都城市 部マニフェスト・部マネジメントについて


1.都城市の取り組みについて
 都城市では、平成18年の1市4町の合併と、それに伴っての市長選で当選した永峯誠市長が市政の改革に取り組んでいる。その中で、市長のマニフェストおよび重要施策の実現のため「部マニフェスト」を各部で定め、同時に、職員の資質向上として「部マネジメント改革」を行っている。
 
 「部マニフェスト」は、市長自身の政策マニフェストを実現するために、市長が政策メッセ―ジを各課に伝え、政策ミッションのもと、各部が策定しているものである。永峯市長のマニフェストは「サブシティ創造」「民間の経営感覚で行政コスト、大幅削減」「トップセールス前回!大学と企業を誘致」「あらゆる産業をさらに強く」「地域の宝・子供を育み守る」「セーフティ・ネットを構築」「ハートtoハートのまちづくり」で構成されている。これをもとに各課に伝えられたものが政策メッセージとなる。そこから政策ミッションと絞り込まれ、「ゼロベースからのまちづくり」「協働のまちづくり」「サブシティ創造」として、部マニフェストに取り組むこととなっている。現在12部で34のマニフェストが設定されている。
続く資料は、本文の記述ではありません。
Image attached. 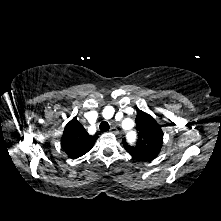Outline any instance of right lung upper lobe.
<instances>
[{
	"instance_id": "right-lung-upper-lobe-1",
	"label": "right lung upper lobe",
	"mask_w": 221,
	"mask_h": 221,
	"mask_svg": "<svg viewBox=\"0 0 221 221\" xmlns=\"http://www.w3.org/2000/svg\"><path fill=\"white\" fill-rule=\"evenodd\" d=\"M97 138V135L90 136L74 117L64 128L61 146L69 158L76 159L91 150Z\"/></svg>"
}]
</instances>
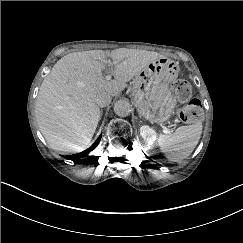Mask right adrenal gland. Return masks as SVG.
Returning a JSON list of instances; mask_svg holds the SVG:
<instances>
[{
  "label": "right adrenal gland",
  "instance_id": "1",
  "mask_svg": "<svg viewBox=\"0 0 243 243\" xmlns=\"http://www.w3.org/2000/svg\"><path fill=\"white\" fill-rule=\"evenodd\" d=\"M102 115V111H100V116Z\"/></svg>",
  "mask_w": 243,
  "mask_h": 243
}]
</instances>
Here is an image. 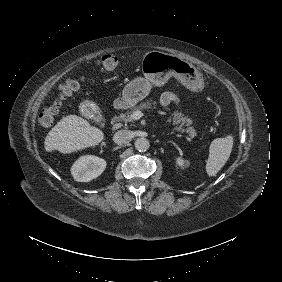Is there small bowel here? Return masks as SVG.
Masks as SVG:
<instances>
[{
	"mask_svg": "<svg viewBox=\"0 0 282 282\" xmlns=\"http://www.w3.org/2000/svg\"><path fill=\"white\" fill-rule=\"evenodd\" d=\"M160 103L163 107H167L170 104H179L180 97L174 92H164L160 97Z\"/></svg>",
	"mask_w": 282,
	"mask_h": 282,
	"instance_id": "small-bowel-1",
	"label": "small bowel"
}]
</instances>
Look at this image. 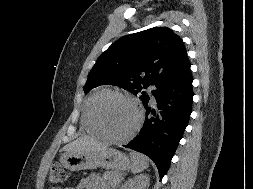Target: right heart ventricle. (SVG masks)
<instances>
[{"label": "right heart ventricle", "instance_id": "e07e8e85", "mask_svg": "<svg viewBox=\"0 0 253 189\" xmlns=\"http://www.w3.org/2000/svg\"><path fill=\"white\" fill-rule=\"evenodd\" d=\"M108 92L107 89H101L98 90L97 92H95L94 94H92L84 103L83 108H82V126L85 129V131L87 133H89L90 135H94V136H102V134L100 133V131L97 129V127L95 126L93 120H92V115H91V108L93 105V102L95 101V99L105 93Z\"/></svg>", "mask_w": 253, "mask_h": 189}]
</instances>
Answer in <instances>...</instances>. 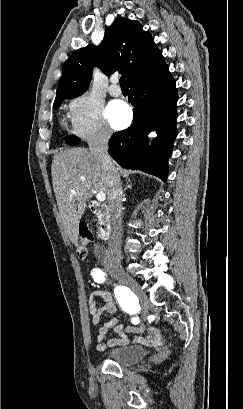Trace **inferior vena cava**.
Here are the masks:
<instances>
[{
	"instance_id": "obj_1",
	"label": "inferior vena cava",
	"mask_w": 243,
	"mask_h": 409,
	"mask_svg": "<svg viewBox=\"0 0 243 409\" xmlns=\"http://www.w3.org/2000/svg\"><path fill=\"white\" fill-rule=\"evenodd\" d=\"M110 132L101 129L88 141L91 154L99 158L102 167L106 171V181L108 185V210L110 216V239L107 253V267L110 269L121 268V207H122V187L120 176L108 154V142Z\"/></svg>"
}]
</instances>
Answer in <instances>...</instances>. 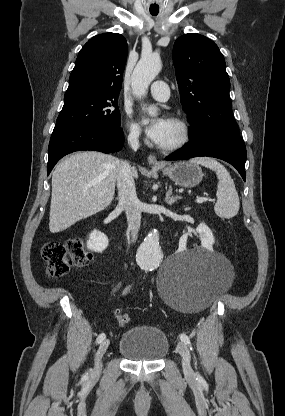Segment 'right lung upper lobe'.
Returning <instances> with one entry per match:
<instances>
[{
    "label": "right lung upper lobe",
    "mask_w": 285,
    "mask_h": 416,
    "mask_svg": "<svg viewBox=\"0 0 285 416\" xmlns=\"http://www.w3.org/2000/svg\"><path fill=\"white\" fill-rule=\"evenodd\" d=\"M126 39L116 33L96 35L80 50L65 95L118 96L127 59Z\"/></svg>",
    "instance_id": "1"
}]
</instances>
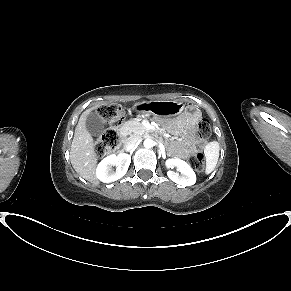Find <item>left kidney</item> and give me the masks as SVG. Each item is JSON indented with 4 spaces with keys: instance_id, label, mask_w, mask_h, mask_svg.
<instances>
[{
    "instance_id": "left-kidney-1",
    "label": "left kidney",
    "mask_w": 291,
    "mask_h": 291,
    "mask_svg": "<svg viewBox=\"0 0 291 291\" xmlns=\"http://www.w3.org/2000/svg\"><path fill=\"white\" fill-rule=\"evenodd\" d=\"M165 165L168 169L177 168L178 172L172 170L167 172L168 177L175 183L182 186H191L196 183V174L187 162L172 158L168 159Z\"/></svg>"
}]
</instances>
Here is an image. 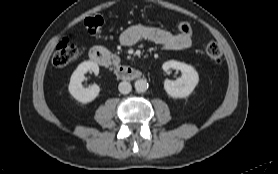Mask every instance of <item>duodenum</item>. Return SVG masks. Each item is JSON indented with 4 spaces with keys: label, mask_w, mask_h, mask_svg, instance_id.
<instances>
[{
    "label": "duodenum",
    "mask_w": 278,
    "mask_h": 174,
    "mask_svg": "<svg viewBox=\"0 0 278 174\" xmlns=\"http://www.w3.org/2000/svg\"><path fill=\"white\" fill-rule=\"evenodd\" d=\"M89 56L90 59L98 65L107 67L111 64V57L109 53L102 47H92L90 49ZM115 73L117 77L123 80L137 79L140 78L142 75L140 70L125 65L116 66Z\"/></svg>",
    "instance_id": "410a0bca"
}]
</instances>
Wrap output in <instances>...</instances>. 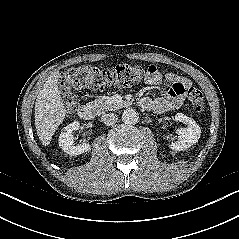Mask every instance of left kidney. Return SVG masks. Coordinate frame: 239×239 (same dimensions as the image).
<instances>
[{"mask_svg": "<svg viewBox=\"0 0 239 239\" xmlns=\"http://www.w3.org/2000/svg\"><path fill=\"white\" fill-rule=\"evenodd\" d=\"M175 120L182 122L186 125L185 128H180L178 130L179 139L176 142H172L169 147L175 151H181L191 147L193 144L198 142L201 135V129L199 125L190 117L177 113L175 115Z\"/></svg>", "mask_w": 239, "mask_h": 239, "instance_id": "obj_1", "label": "left kidney"}]
</instances>
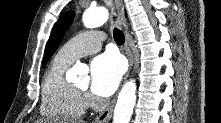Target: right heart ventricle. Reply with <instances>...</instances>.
I'll list each match as a JSON object with an SVG mask.
<instances>
[{
    "label": "right heart ventricle",
    "mask_w": 221,
    "mask_h": 123,
    "mask_svg": "<svg viewBox=\"0 0 221 123\" xmlns=\"http://www.w3.org/2000/svg\"><path fill=\"white\" fill-rule=\"evenodd\" d=\"M71 62L56 56L48 66L42 81L40 112L53 119H72L82 116L87 102L65 79Z\"/></svg>",
    "instance_id": "1"
}]
</instances>
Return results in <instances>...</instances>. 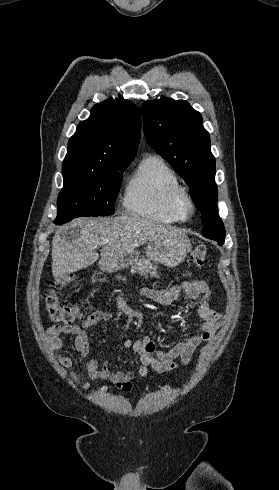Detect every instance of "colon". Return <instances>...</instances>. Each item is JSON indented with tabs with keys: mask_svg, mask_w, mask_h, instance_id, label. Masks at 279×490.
<instances>
[{
	"mask_svg": "<svg viewBox=\"0 0 279 490\" xmlns=\"http://www.w3.org/2000/svg\"><path fill=\"white\" fill-rule=\"evenodd\" d=\"M206 254V245L203 243L198 244L189 256V263L197 268L203 267L205 264ZM71 281L72 277L69 275H65L61 279L57 280L55 288H57V286L59 285H64ZM44 306L49 316V319L52 322L73 325L82 320L81 309L77 305H63L56 289L51 290L48 294L45 295Z\"/></svg>",
	"mask_w": 279,
	"mask_h": 490,
	"instance_id": "1",
	"label": "colon"
}]
</instances>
平成19年度、20年度と改善され、19年度に外部評価を導入、20年度に外部評価に評価指針を導入するなどして、より機能的なシステムに変えていっている。
 「部マネジメント改革」は、各部においての職員の資質向上を目指したものであり、各部でそれぞれに基本方針が設定され、具体的取組へとつなげられている。この活動の一環として、若手職員も含めて、市長と懇談をするという活動もあったりするなど、組織と個人の改革が進んでいる印象を受けた。
 なお、説明の際には、議会より議長の村吉昭一氏、と担当課職員の説明を受けたが、その両氏の話の雰囲気からも、今回の部マニフェスト改革と、部マネジメント改革が一定の効果を上げていることを感じることができた。

2.鈴鹿市への導入の可能性について
 「部マニフェスト改革」については、現時点で永峯市長の存在が大きいこともあるため、単純に肯定も否定もできないが、このようなシステムが定着することで、首長選挙自体の変革とともに、行政意識の変革にもつながりえると考えられる。以上のようなことから、鈴鹿市について考察してみると、現時点では、マニフェストそのものに対しての意識が、鈴鹿市で高まっていないと感じられる現状と、取り入れる時の首長の個人の意識の違いと言うことから、即時的に導入は難しいと考える。ただし、議会選挙も含めて変革するとなれば、議会からのチェック可能項目が増えることであり、議論の余地は非常に大きいのではないかと考える。
 また、鈴鹿市議会においても、議会改革の中で、議長、常任委員会委員長、特別委員会委員長などに就任するために、長としての達成目標をマニフェストとして、他の議員に提示することはどうかと考える。長は前年度からの所管事務調査を引き継ぐだけでなく、その選任にあたって、会派間の調整ではなく、全員協議会での選挙制をとり、長としてどのような項目に重点を置き考えるのかを発言する機会があっても良いのではないかと考えるところである。

 「部マネジメント改革」を鈴鹿市について考察してみると、各部での市民へのサービス向上と、職員の意識向上の面からも、早期に参考にして導入してはと考えるところである。生活保護費の不正受給事件に見るように、鈴鹿市では市民サービス・住民利益の視点で、改善すべき点が多々あると考えるところである。この改革は、あくまで自発的、内発的な改革になるのであるから、この内容を公表することで、自分たちだけではなく、議会、市民からもその評価を受けることになり、結果、職員意識の向上が見込めると考える。是非積極的に取り入れるべきである。